5 Strategies to Attract the Best Employees

In celebration and support of the launch of our new job board, we’re rolling out a series of articles to help you know what to keep in mind (or, what to highlight on your resume) if you’re looking for a new position in the workplace industry, or the right person to fill it. Here: five strategies for attracting the best talent.

iStrategy Labs in Washington, D.C. The office was designed by Alliance architects. (Photo by Barbara L. Salisbury/For Elevation D.C.)
iStrategy Labs in Washington, D.C. The office was designed by Alliance architects. Photo by Barbara L. Salisbury.

It’s déjà vu all over again. Everywhere we look, firms are competing for the best talent and can no longer rely on tried-and-true strategies. Now is the time to raise the bar on your efforts to find and win the best talent. Here, Marjanne Pearson, the founder of Talentstar and an industry pioneer in talent, leadership, and business strategies for architecture and design practice, explores a few of today’s best strategies.

1. Attract: Align your brand promise with their values and concerns.

Which generations are you trying to attract?

Gen X believes in work-life balance. These 34- to 48-year-olds grew up with the concept and value it for themselves and their families. Although generally content and optimistic, they are specifically concerned about providing for their families and taking care of their own health and well-being. They are looking at their own futures and how they can create theirs with you.

Millennials are digital natives and peer-oriented. They want to work with people they can trust, and they trust the opinions of people they know. They are inclusive and welcome diversity, they have been active in community services, and they seek others who support social responsibility. And they are green — as children, they learned to be mindful of the environment, and they expect others to be, too. Eventually, they want to work for themselves, so they are seeking like-minded entrepreneurs with whom they can learn and grow.

2. Captivate: Put your firm at the center of their conversation.

Before a potential employee considers your firm, they want to find out whether it’s the right place for them — your core values, culture, and work environment.

Have a people-rich marketing strategy. Actively highlight the members of your firm within and beyond the workplace, featuring engaging shots of real people – candids of teams working and having fun together — as well as stories that reinforce the images. Have fun with video. YouTube is the second largest search engine and reaches more US adults ages 18-34 than any cable network.

Seek opportunities to reinforce motivational themes — opportunity, accomplishment, recognition, purpose, social responsibility, sustainable design. What matters most to you will matter to them, too.

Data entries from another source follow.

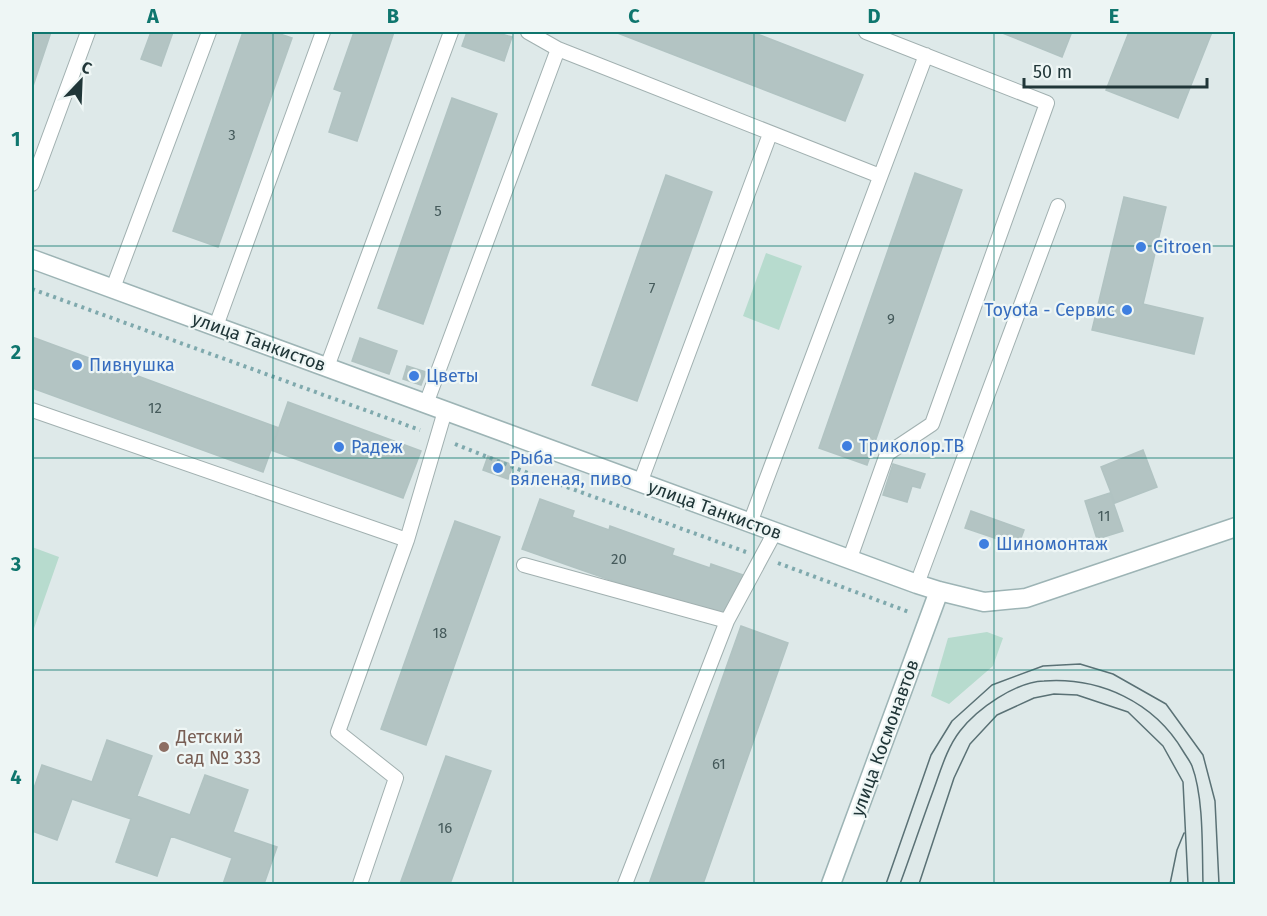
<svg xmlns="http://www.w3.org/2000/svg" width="1267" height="916" font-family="'Fira Sans',sans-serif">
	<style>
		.green { fill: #b7dbce }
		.building { fill: #b3c4c3; stroke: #b1c3c2; stroke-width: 1.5 }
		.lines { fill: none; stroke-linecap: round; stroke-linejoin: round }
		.service-casing { stroke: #a1b0b0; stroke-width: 16 }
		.secondary-casing { stroke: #9db4b5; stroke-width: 21 }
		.path { stroke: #7fa9ad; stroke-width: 4; stroke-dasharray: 3 4.5; stroke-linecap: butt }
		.service { stroke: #fff; stroke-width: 14 }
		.secondary { stroke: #fff; stroke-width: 18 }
		.tram { stroke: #5a7175; stroke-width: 1.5 }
		.grid { fill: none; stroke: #0f766e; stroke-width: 1.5; stroke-opacity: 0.55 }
		.shop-dot { fill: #3f7fe0; stroke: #eef6f5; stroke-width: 2 }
		.education-dot { fill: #8d6e63; stroke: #eef6f5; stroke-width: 2 }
		.labels { text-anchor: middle; stroke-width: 4.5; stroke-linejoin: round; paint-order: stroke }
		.number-label { font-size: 15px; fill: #455a5b }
		.shop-label { font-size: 18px; fill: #366cbe; stroke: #eef6f5; text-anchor: start }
		.street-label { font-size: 18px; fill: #203638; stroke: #eef6f5 }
		.education-label { font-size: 18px; fill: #785e54; stroke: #eef6f5; text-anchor: start }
		.neatline { fill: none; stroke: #0f766e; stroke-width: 2 }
		.grid-label { font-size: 20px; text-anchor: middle; font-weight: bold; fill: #0f766e }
	</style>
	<rect width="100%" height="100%" fill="#dee9e9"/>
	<path class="green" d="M766,253l36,13 -23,64 -36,-14z
		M32,547l27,10 -27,77z
		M987,632l16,6 -10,28 -44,38 -18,-8 17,-58z"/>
	<path class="building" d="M32,32h19l-19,57z
		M151,32h22l-12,34 -20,-7z
		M243,32h31l18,6 -74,209 -45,-16z
		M354,32h40l-37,109 -28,-9 13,-40 -8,-3z
		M467,32h28l17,5 -8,24 -42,-15z
		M615,32h137l111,43 -18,46z
		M1000,32h65l6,2 -9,23z
		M1129,32h83l-34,86 -72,-28z
		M452,98l45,16 -74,210 -45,-16z
		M915,173l47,17 -95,275 -48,-17z
		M666,175l46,17 -75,209 -45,-16z
		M1124,197l42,10 -23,97 60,14 -9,36 -102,-24z
		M32,337l247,91 -16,44 -231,-84z
		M360,338l37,13 -8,23 -37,-13z
		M407,366l19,6 -5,13 -18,-6z
		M288,402l133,49 -18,47 -132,-48z
		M1143,450l14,37 -42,16 -14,-36z
		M488,456l25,9 -5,14 -25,-9z
		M893,464l32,10 -5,14 -8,-2 -5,16 -24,-7z
		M1110,493l13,38 -26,8 -12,-38z
		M540,499l34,12 -2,6 37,13 1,-4 64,23 -2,6 38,13 1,-4 32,11 -16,46 -205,-72z
		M971,511l53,19 -6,16 -53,-18z
		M455,521l45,16 -74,208 -45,-16z
		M741,626l47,17 -85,241h-54z
		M107,740l45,16 -15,40 53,19 15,-40 43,15 -15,42 44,15 -13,37h-41l9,-26 -61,-22 -14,40 -41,-14 15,-43 -59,-20 -15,41 -25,-9v-37l10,-29 50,17z
		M446,756l45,15 -41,113h-50z"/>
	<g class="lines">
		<g class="service-casing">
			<path id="service" d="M528,32l30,17 322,127
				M32,184l56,-152
				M113,288l96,-256
				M216,326l107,-294
				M327,367l124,-335
				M426,404l132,-355
				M32,410l375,130 38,-129
				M640,483l130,-349
				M750,523l176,-468
				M850,558l37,-104 45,-30 115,-321 -181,-71
				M524,565l203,56 48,-89
				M917,584l141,-378
				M360,884l36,-106 -58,-46 69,-192
				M625,884l102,-263"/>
		</g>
		<g class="secondary-casing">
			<path id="secondary" d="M32,259l885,325 22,7 45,11 42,-4 210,-71
				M831,884l108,-293"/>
		</g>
		<path class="path" d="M32,289l388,141
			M455,444l73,29 218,79
			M778,563l131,49"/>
		<use href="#service" class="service"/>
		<use href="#secondary" class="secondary"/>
		<path class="tram" d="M886,884l45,-129 21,-34 40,-36 51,-19 37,-2 33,10 53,30 37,51 12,46 4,83
			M900,884c11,-30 21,-60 32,-90 8,-21 14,-45 28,-63 17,-22 55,-49 84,-50 56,-4 110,21 139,70 3,5 7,10 9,15 12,32 10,84 11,118
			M919,884l35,-106 16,-34 27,-29 37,-17 20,-4 23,1 51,17 35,34 20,36 5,102
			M1170,884l7,-34 7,-17"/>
	</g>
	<path class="grid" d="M273,32v852M513,32v852M754,32v852M994,32v852M32,246h1204M32,458h1204M32,670h1204"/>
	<g class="shop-dot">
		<circle cx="1141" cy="247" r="6"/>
		<circle cx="1127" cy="310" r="6"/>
		<circle cx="77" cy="365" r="6"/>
		<circle cx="414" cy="376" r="6"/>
		<circle cx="847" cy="446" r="6"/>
		<circle cx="339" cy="447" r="6"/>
		<circle cx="498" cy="468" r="6"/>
		<circle cx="984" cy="544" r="6"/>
	</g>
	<circle class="education-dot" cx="164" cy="747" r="6"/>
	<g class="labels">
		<g class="number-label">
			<text x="232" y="140">3</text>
			<text x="438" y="216">5</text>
			<text x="652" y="293">7</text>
			<text x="891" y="324">9</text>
			<text x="155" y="413">12</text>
			<text x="1104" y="521">11</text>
			<text x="619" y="564">20</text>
			<text x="440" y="638">18</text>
			<text x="719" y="769">61</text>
			<text x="445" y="833">16</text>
		</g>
		<g class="shop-label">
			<text x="1153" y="253">Citroen</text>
			<text x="1115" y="316" text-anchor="end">Toyota - Сервис</text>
			<text x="89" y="371">Пивнушка</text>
			<text x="426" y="382">Цветы</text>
			<text x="859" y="452">Триколор.ТВ</text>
			<text x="351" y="453">Радеж</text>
			<text x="510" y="464">Рыба<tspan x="510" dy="21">вяленая, пиво</tspan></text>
			<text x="996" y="550">Шиномонтаж</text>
		</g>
		<g class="street-label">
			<text transform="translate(259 342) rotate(20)" y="6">улица Танкистов</text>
			<text transform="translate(715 510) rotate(20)" y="6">улица Танкистов</text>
			<text transform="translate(885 738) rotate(-70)" y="6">улица Космонавтов</text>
		</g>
		<g class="education-label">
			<text x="176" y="743">Детский<tspan x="176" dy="21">сад № 333</tspan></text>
		</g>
	</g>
	<rect width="1267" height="916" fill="none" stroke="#eef6f5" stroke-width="66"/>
	<g transform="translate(81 81) rotate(23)" stroke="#eef6f5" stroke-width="4.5" paint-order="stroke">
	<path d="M0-4.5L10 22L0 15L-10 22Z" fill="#203638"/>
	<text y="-9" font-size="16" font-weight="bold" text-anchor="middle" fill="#203638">С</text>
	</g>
	<path d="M1024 78v9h183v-9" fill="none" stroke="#203638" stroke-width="3"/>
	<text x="1033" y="78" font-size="18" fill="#203638" stroke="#eef6f5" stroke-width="4.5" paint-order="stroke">50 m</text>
	<rect x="33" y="33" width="1201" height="850" class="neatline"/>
	<g class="grid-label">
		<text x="153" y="23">A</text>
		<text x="393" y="23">B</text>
		<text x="634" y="23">C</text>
		<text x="874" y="23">D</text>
		<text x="1114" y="23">E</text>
		<text x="16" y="146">1</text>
		<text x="16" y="359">2</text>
		<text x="16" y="571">3</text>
		<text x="16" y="784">4</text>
	</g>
</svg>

3. Connect: Reach the right audience.

Where do people go for information, for work, and for fun? Firms post jobs on their websites, but only rarely are they captivating. If you want a cross-section of professional candidates, post a job on LinkedIn. If want to create a pipeline of recent graduates, publish a career guide and share it with the architecture and design schools. If you are looking for specific types of expertise, go to the publications (in print and online) that your audience will read. For example:

  • Archinect.com is the go-to platform for jobs in architecture, drawing repeat visitors because of its content — articles and commentary about architecture and design today.
  • TheMuse.com was developed by millennials for millennials and offers career advice as well as opportunities. They currently represent hot new tech companies like Uber and Airbnb, but design firms may not be far behind.
  • WorkDesign.com “explores the ideas that shape the places we work” — new territory with a new approach. As a result, WDM is attracting their target audience and yours, too — 25- to 35-year-olds in the workplace industry.

4. Engage: Build relationships over time.

In the old days, recruiting was a transaction. We posted an ad, people applied, and we hired someone. Today, it’s not enough to collect applications that are scanned using complex algorithms. Smart firms are looking for next-gen leaders and giving them opportunities to grow and develop with them.

Begin your conversation with a great tagline and ad copy. Make your talent message prominent — on the back of business cards, email signature lines, social media accounts, white papers, YouTube, and more. Find the right places to publicize opportunities, drive people to your social platforms, and then create links to job descriptions that skip the blah-blah-blah and focus on them. What are they seeking? What are you really offering? And of course, what’s in it for them, and for you?

5. Build: Create the future of your firm.

We are all in the business of talent-spotting. Don’t collect applications in a database. Open the door to relationship-building. When you find someone in whom you are interested, create opportunities to get to know them better — include them in company events, introduce them to your colleagues, and find opportunities to collaborate on community or civic projects or professional activities. Learn more about them and how they engage with others.

Draw them into the center of the conversation with you, and instead of employees, you’ll have key collaborators with whom you can build a successful future together.